Unix was first designed and implemented by Ken Thompson who also derived the B language from BCPL which would later become C. A couple of other people from the Bell Laboratories, notably Douglas McIlroy and Brian Kernighan, joined his efforts. C was mostly invented by Dennis Ritchie in 1972, the fourth Unix version was the first one that was rewritten in it.

It was one team - but not everyone worked on everything at the same time.

(02-02-2019, 10:03 PM)budRich Wrote: Textbased input via real terminals was the "only" way to "use" it the first 10 years

Personal note: And I think we should finally take it to the next step.
budRich
@jkl Yeah you are right, but still, that Unix was written (mostly) in C and maybe more important being compiled with the C compiler, making it very much more portable then any other OS prior. Is very important to how Unix was designed, and developed.
This interview with Brian Kernighan, is probably the source of where my first statements came from (also confirming jkl s corrections):
https://www.youtube.com/watch?v=de2Hsvxaf8M

I think that understanding the environment (Bell Labs), where Unix (and C) was developed, is good to know to "understand" Unix (I barely know what it is myself, and i have read many books and binged similar youtube clips for years..). Especially for people not from the US, i guess that AT&T and Bell Labs is common knowledge in US, but few know about it in the rest of the world (those who know probably have a good understanding of Unix already).

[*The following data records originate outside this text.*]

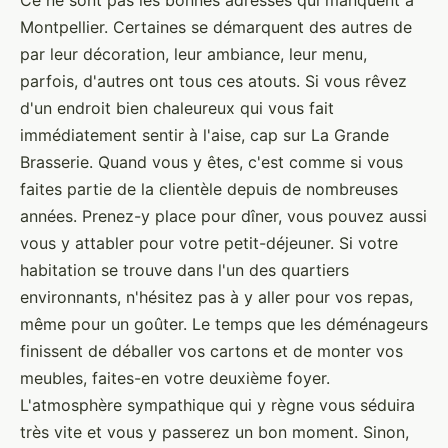
Ce ne sont pas les bonnes adresses qui manquent à
Montpellier. Certaines se démarquent des autres de
par leur décoration, leur ambiance, leur menu,
parfois, d'autres ont tous ces atouts. Si vous rêvez
d'un endroit bien chaleureux qui vous fait
immédiatement sentir à l'aise, cap sur La Grande
Brasserie. Quand vous y êtes, c'est comme si vous
faites partie de la clientèle depuis de nombreuses
années. Prenez-y place pour dîner, vous pouvez aussi
vous y attabler pour votre petit-déjeuner. Si votre
habitation se trouve dans l'un des quartiers
environnants, n'hésitez pas à y aller pour vos repas,
même pour un goûter. Le temps que les déménageurs
finissent de déballer vos cartons et de monter vos
meubles, faites-en votre deuxième foyer.
L'atmosphère sympathique qui y règne vous séduira
très vite et vous y passerez un bon moment. Sinon,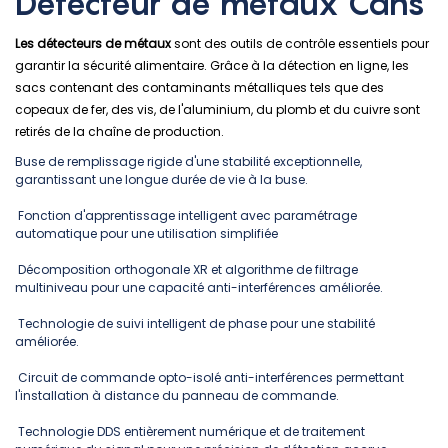
Détecteur de métaux Cans
Les détecteurs de métaux
sont des outils de contrôle essentiels pour
garantir la sécurité alimentaire. Grâce à la détection en ligne, les
sacs contenant des contaminants métalliques tels que des
copeaux de fer, des vis, de l'aluminium, du plomb et du cuivre sont
retirés de la chaîne de production.
Buse de remplissage rigide d'une stabilité exceptionnelle,
garantissant une longue durée de vie à la buse.
Fonction d'apprentissage intelligent avec paramétrage
automatique pour une utilisation simplifiée
Décomposition orthogonale XR et algorithme de filtrage
multiniveau pour une capacité anti-interférences améliorée.
Technologie de suivi intelligent de phase pour une stabilité
améliorée.
Circuit de commande opto-isolé anti-interférences permettant
l'installation à distance du panneau de commande.
Technologie DDS entièrement numérique et de traitement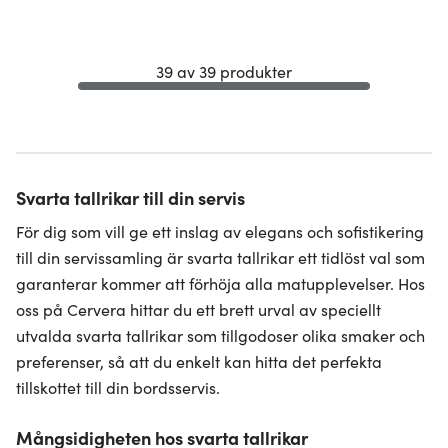
39 av 39 produkter
Svarta tallrikar till din servis
För dig som vill ge ett inslag av elegans och sofistikering
till din servissamling är svarta tallrikar ett tidlöst val som
garanterar kommer att förhöja alla matupplevelser. Hos
oss på Cervera hittar du ett brett urval av speciellt
utvalda svarta tallrikar som tillgodoser olika smaker och
preferenser, så att du enkelt kan hitta det perfekta
tillskottet till din bordsservis.
Mångsidigheten hos svarta tallrikar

I would also try to explain the principles of "pipes" , which also is something that have shaped unix a lot.
jkl
(03-02-2019, 05:19 PM)budRich Wrote: being compiled with the C compiler, making it very much more portable then any other OS prior.

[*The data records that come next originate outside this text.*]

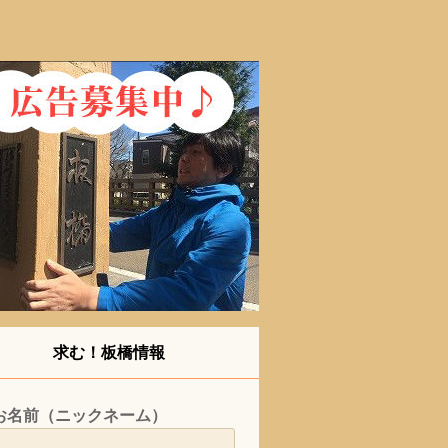
求む！板橋情報
お名前（ニックネーム）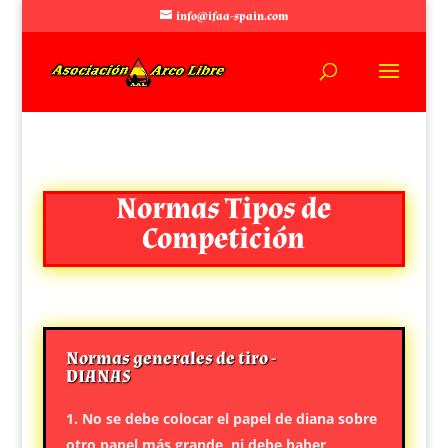
info@ifaa-spain.com
Normas Tipos de
Competición
Normas generales de tiro -
DIANAS
No se debe colocar el papel de diana sobre
otro papel más grande, ni debe haber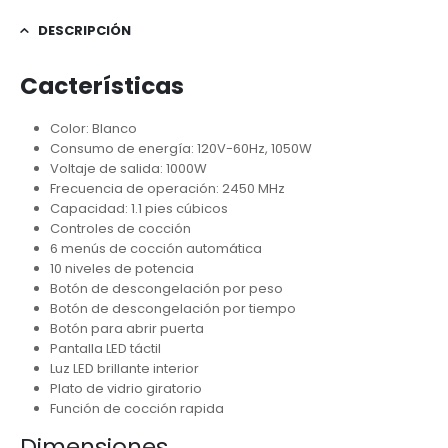
DESCRIPCIÓN
Cacterísticas
Color: Blanco
Consumo de energía: 120V-60Hz, 1050W
Voltaje de salida: 1000W
Frecuencia de operación: 2450 MHz
Capacidad: 1.1 pies cúbicos
Controles de cocción
6 menús de cocción automática
10 niveles de potencia
Botón de descongelación por peso
Botón de descongelación por tiempo
Botón para abrir puerta
Pantalla LED táctil ​
Luz LED ​brillante interior
Plato de vidrio giratorio
Función de cocción rapida
Dimensiones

"The C compiler" had exactly one platform when it was built, which was Unix. There were much more portable languages/compilers before that. Efforts to make C "portable" were not finished before the end of the 1970s (src).
budRich
I meant that it, Unix, could be compiled for other hardware much easier then other OS prior to Unix. source the link i posted earlier.

edit.
also
Quote:Unix's use of C and its consequent portability to a wide variety of machines was important in the system's success.
(src)

jkl i see you don't have an avatar, may i suggest this image: http://i.imgur.com/DpQ9YJl.png
jkl
(03-02-2019, 05:44 PM)budRich Wrote: I meant that it, Unix, could be compiled for other hardware much easier then other OS prior to Unix.

In theory, porting Multics would have been relatively easy as well. Sadly, nobody really bothered, so it only ran on two different architectures when Unix rose.